The acquittal and recent settlements point a way forward for companies looking to have honest discussions about product uses that may be off-label or in gray areas. The way Dwyer sees it, drug and device firms have two choices. Following the example of Amarin and Pacira, they can go to court to seek declaratory judgment that proposed comments are truthful and not misleading.

The second option is what Dwyer calls the "Mother, may I" approach – asking the FDA for preapproval. Under its settlement with the FDA, Amarin may submit up to two proposed communications per year about the off-label use of Vascepa to see if they raise any flags with the agency. What's unique about the provision is that it forces the agency to respond within 60 calendar days, Dwyer said.

Although the FDA wouldn't have a similar deadline in responding to other firms asking "Mother, may I," the option could still be a win-win, especially for the agency. Through preapproval, the FDA could make off-label policy decisions in a one-off basis without setting a broader precedent or having to resolve larger internal policy issues that seem to be delaying guidance on the subject, according to a King & Spalding client alert.

If the agency didn't respond in a reasoned and timely manner, the drug or device company could then proceed with a declaratory judgment action.

Dwyer acknowledged that preapproval could result in a backlog at the agency, given the FDA's limited resources. That might make it finally revise its off-label guidance or put pressure on Congress to force the agency's hand.

The FDA has been dragging its feet on new guidance for years. Responding to a citizen petition in 2014, the agency promised to issue comprehensive draft guidance on off-label communications that year. Industry is still waiting. King & Spalding chalks the agency's inaction up to a lack of consensus among senior leadership at the FDA and in the Department of Health and Human Services.

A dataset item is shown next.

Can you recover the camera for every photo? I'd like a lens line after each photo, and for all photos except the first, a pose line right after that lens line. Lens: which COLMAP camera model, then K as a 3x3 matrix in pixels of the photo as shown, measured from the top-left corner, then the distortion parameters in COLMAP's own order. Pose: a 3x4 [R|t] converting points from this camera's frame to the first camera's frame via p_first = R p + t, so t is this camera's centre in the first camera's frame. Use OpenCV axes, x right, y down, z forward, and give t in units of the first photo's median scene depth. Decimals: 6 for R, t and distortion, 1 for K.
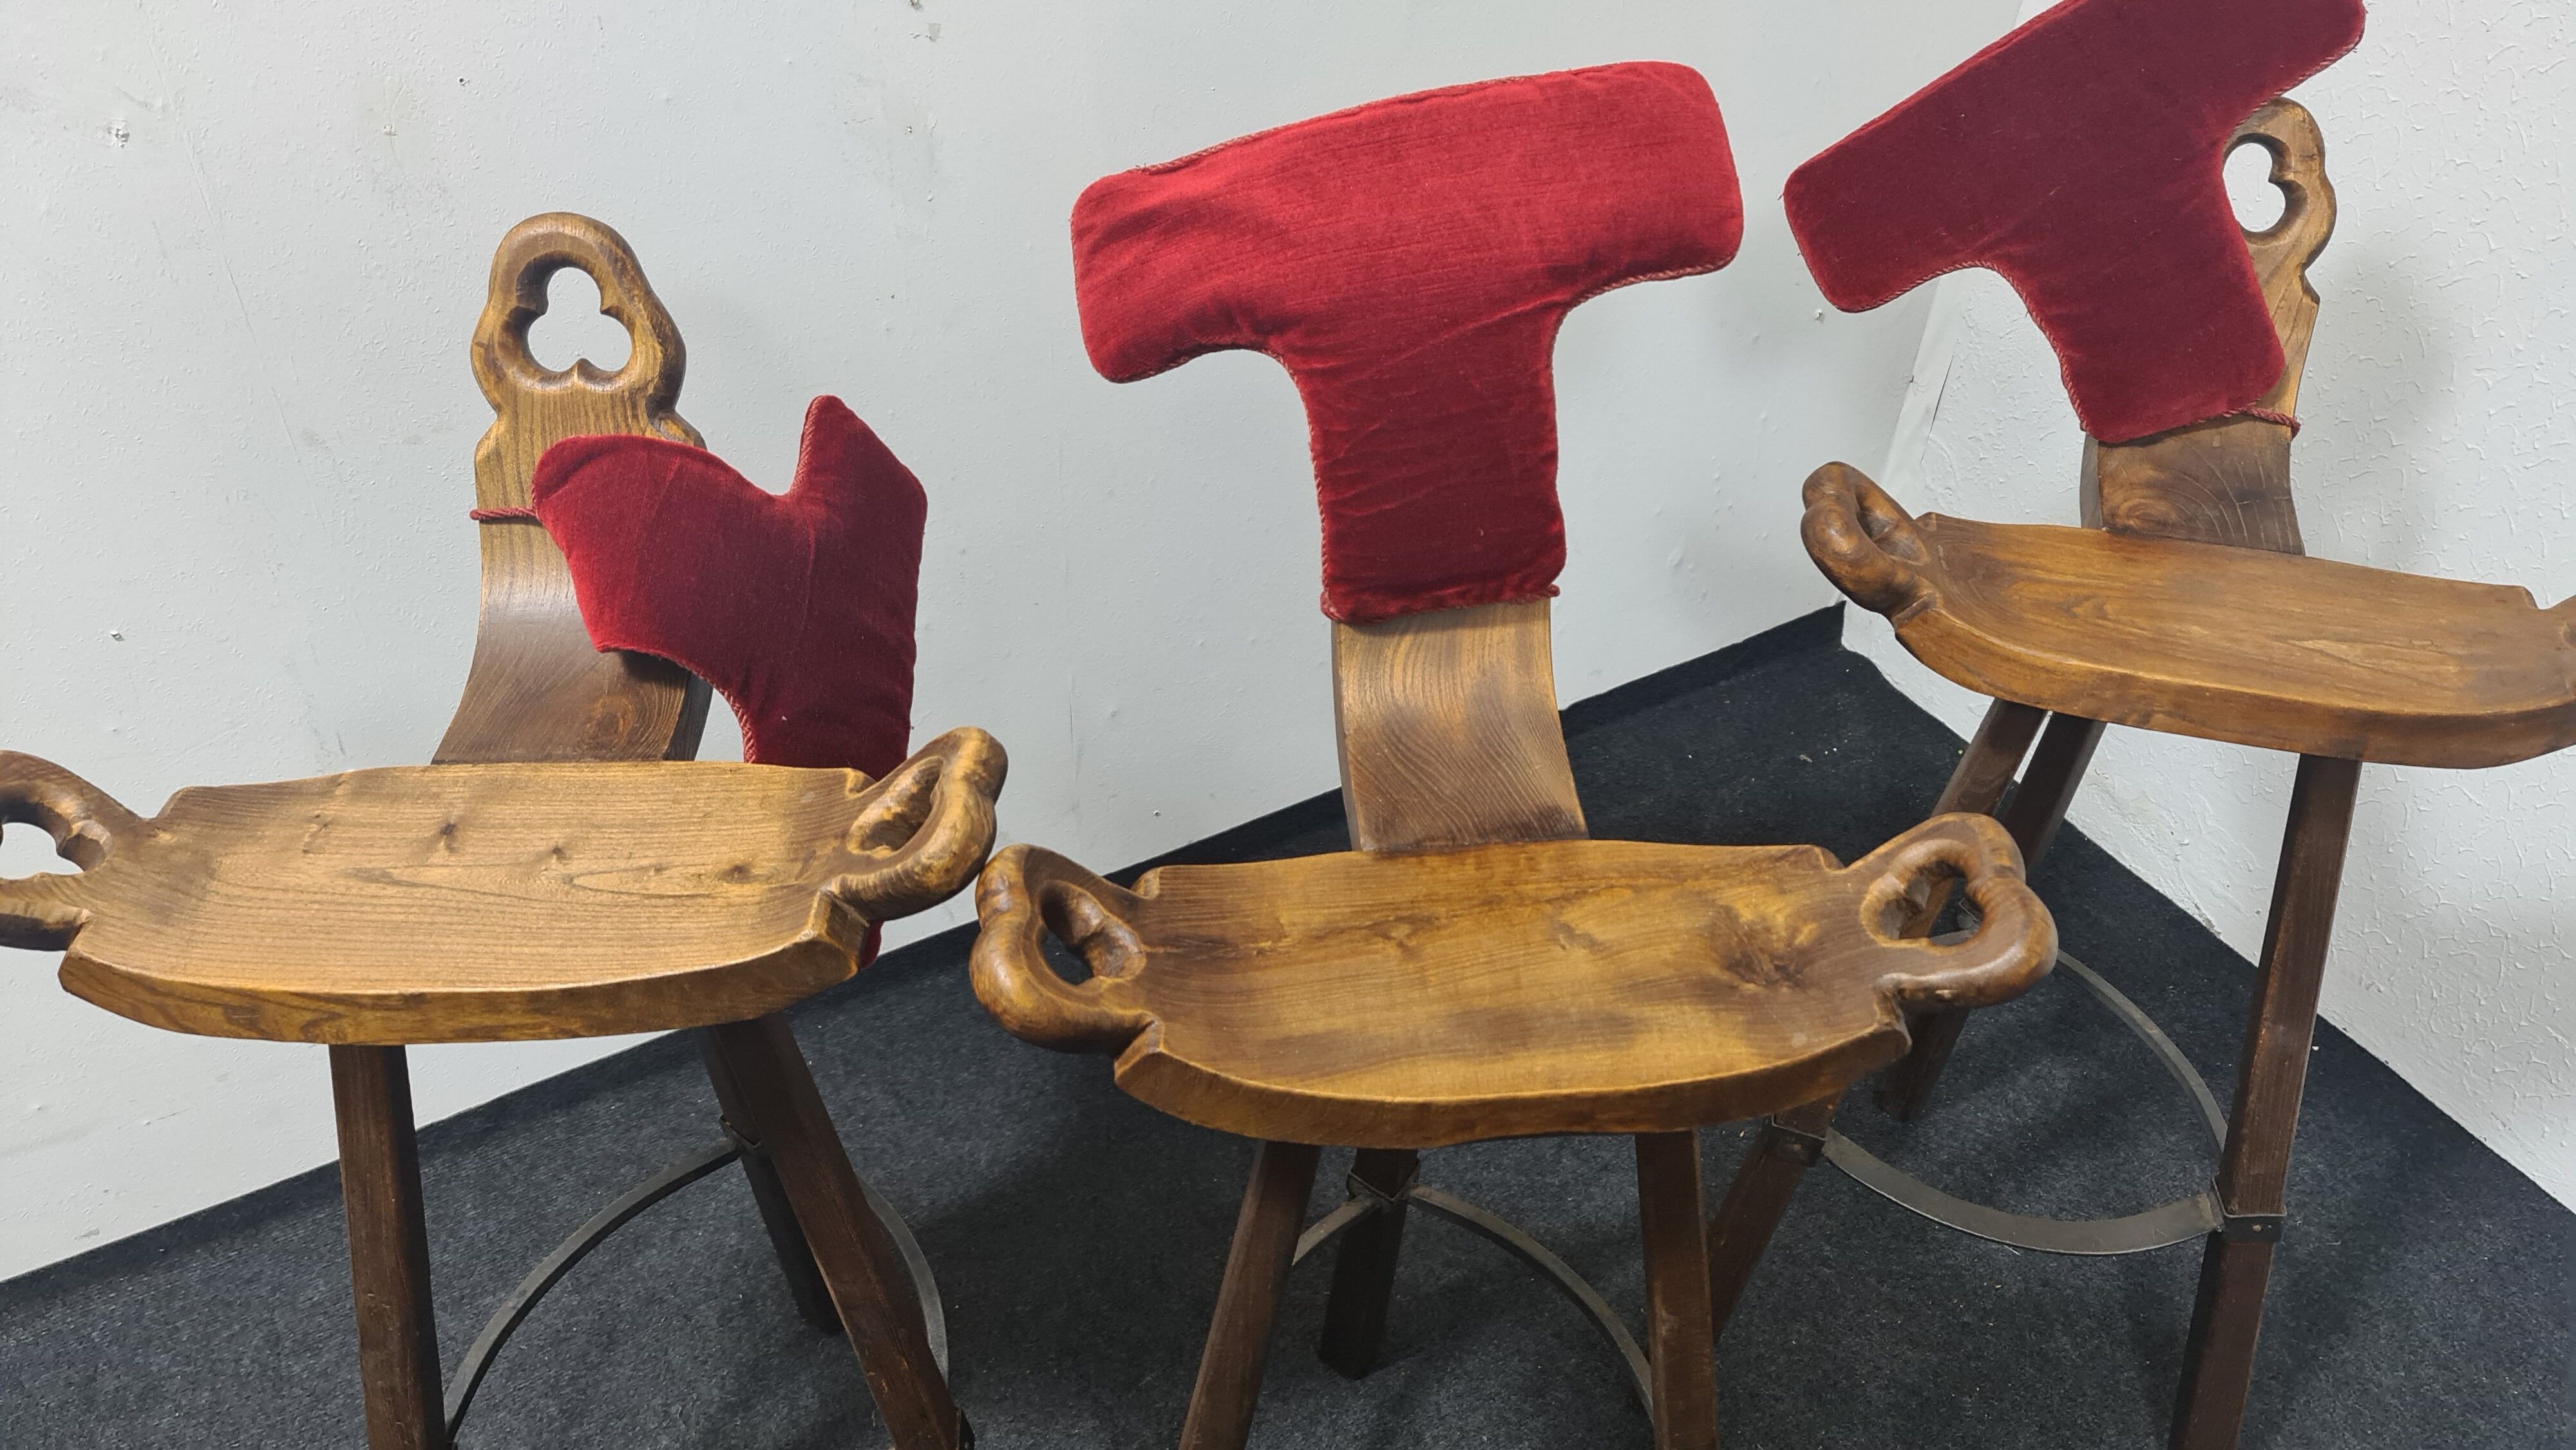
lens RADIAL K [[1905.8, 0, 1284.4], [0, 1905.8, 725.5], [0, 0, 1]] dist [0.077328, -0.062846]
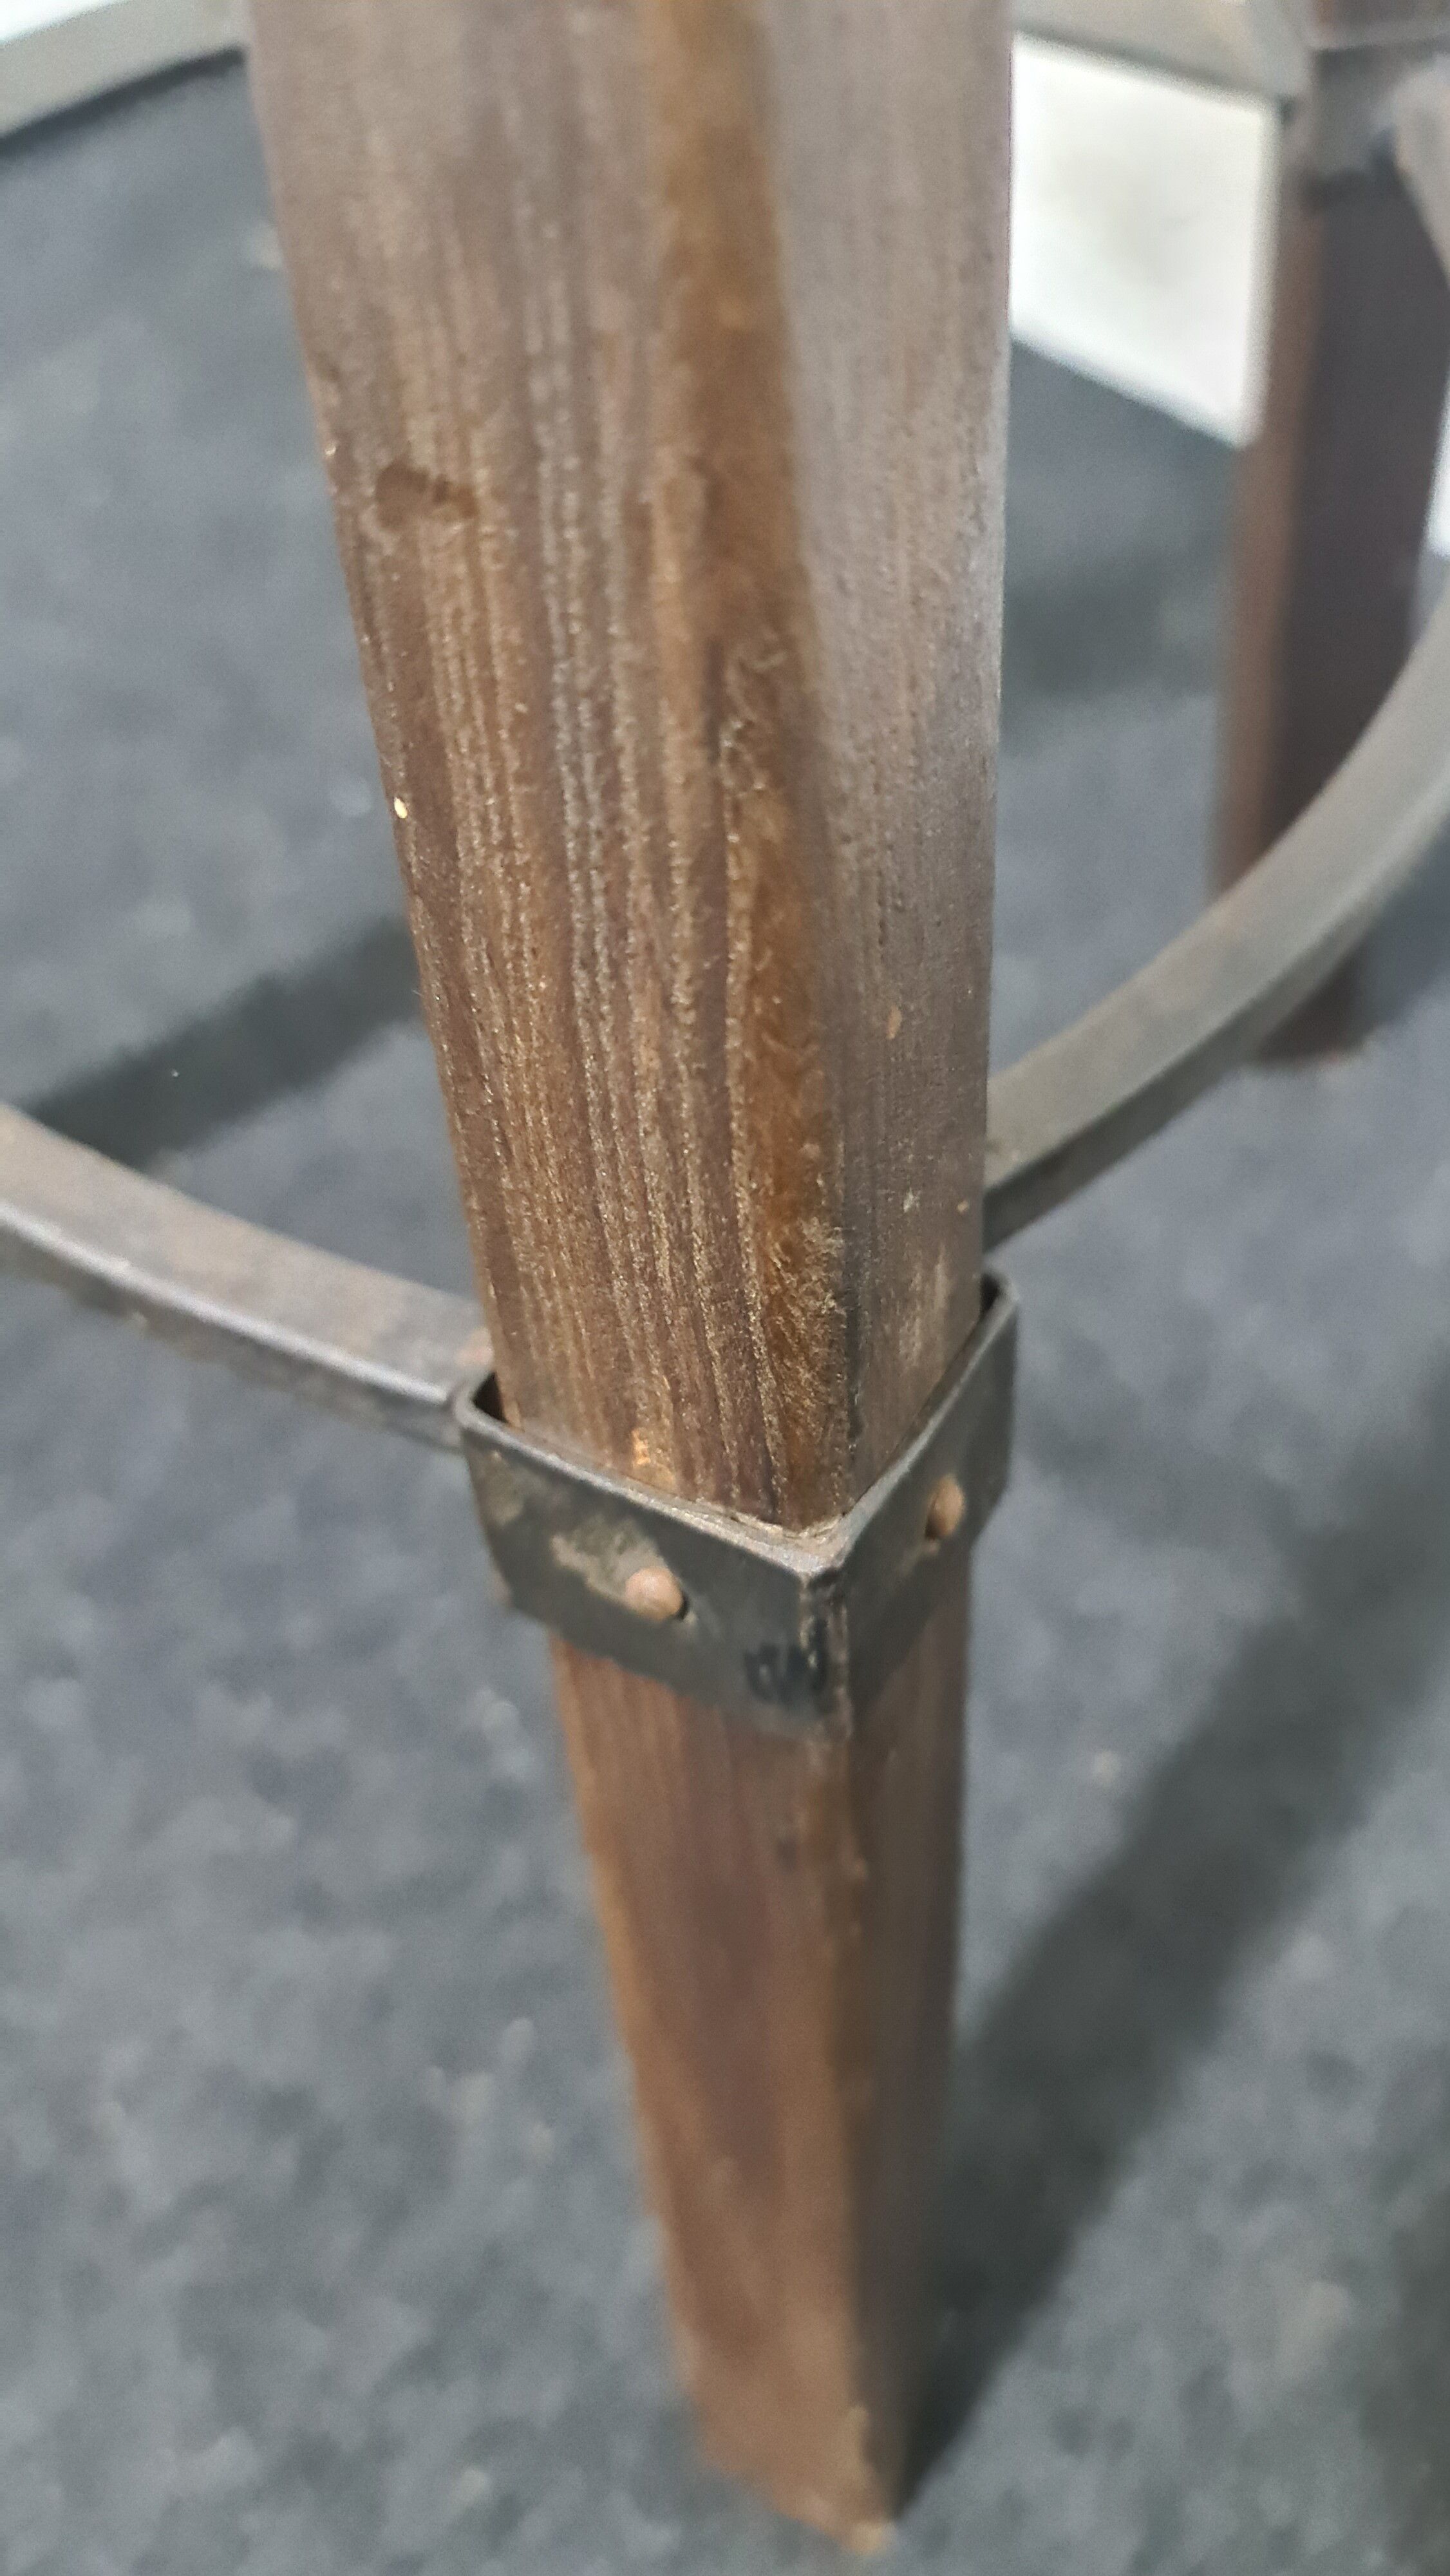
lens RADIAL K [[2076.3, 0, 730.0], [0, 2076.3, 1291.7], [0, 0, 1]] dist [-0.033516, 0.001164]
pose [[0.972375, -0.215366, 0.090023, 0.373267], [0.186637, 0.948952, 0.254279, 0.169681], [-0.140190, -0.230453, 0.962932, 0.719332]]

Meanwhile, drug and device companies continue to pay for the agency's refusal to address their First Amendment rights in promoting their products. Resorting to court action, or even seeking preapproval, can be costly in terms of both time and money. And there's always the fear that criminal charges, and the public shaming that comes with those charges, could be right around the corner.

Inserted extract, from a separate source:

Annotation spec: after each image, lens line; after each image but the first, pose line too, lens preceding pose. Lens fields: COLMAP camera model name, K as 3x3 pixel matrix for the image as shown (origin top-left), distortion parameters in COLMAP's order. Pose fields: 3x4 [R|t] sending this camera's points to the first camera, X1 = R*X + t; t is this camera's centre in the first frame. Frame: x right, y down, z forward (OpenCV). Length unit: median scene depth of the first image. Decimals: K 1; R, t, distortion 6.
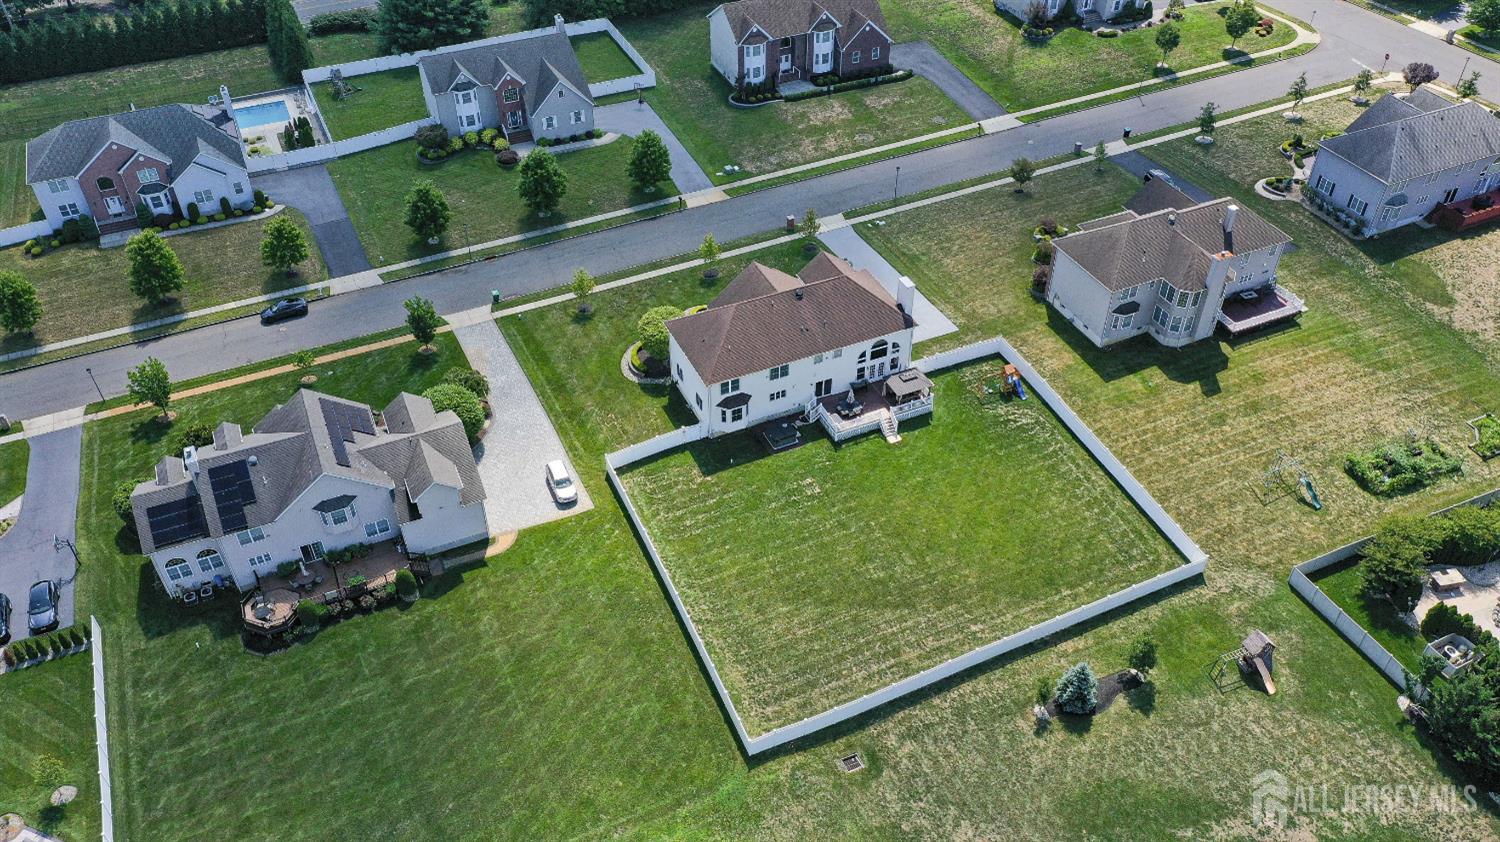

After being acquitted, VSI's Root railed at the "obscene legal process" he and his company were forced to endure. "We were subjected to five years of attacks, which forced us to hire 10 separate law firms at a cost of over $25 million to defend against a criminal prosecution that clearly was never warranted by the facts. . . . To say that this prosecution was wrong-headed and disproportionate would be the understatement of the year," he said.

Although VSI and Root were acquitted of all charges, the government continued to press criminal obstruction-of-justice charges against one of the company's sales representatives "because he refused to change his grand jury testimony to match what these prosecutors wanted to hear," Root said.

The CEO also called on the Department of Justice (DoJ) to issue a new press release correcting "the multiple false and misleading public allegations" its officials made when they brought the criminal action against VSI and him following a whistleblower complaint.

"Gratuitous public allegations are easy for the Department of Justice to make when a lawsuit starts and the accused is unable to respond. But now that the trial is over and the jury has rejected all of the government's accusations, the Department of Justice needs to set the record straight in the interests of justice," Root said.

In its pretrial news releases, the DoJ accused Root of leading a deceptive sales campaign and claimed that VSI "put profits over patient safety." Root pointed out that no serious adverse events were reported for the Vari-Lase Short Kit, which produced only $534,000 in the seven years it was on the market – that's about 0.1 percent of VSI's U.S. sales of all products during those years.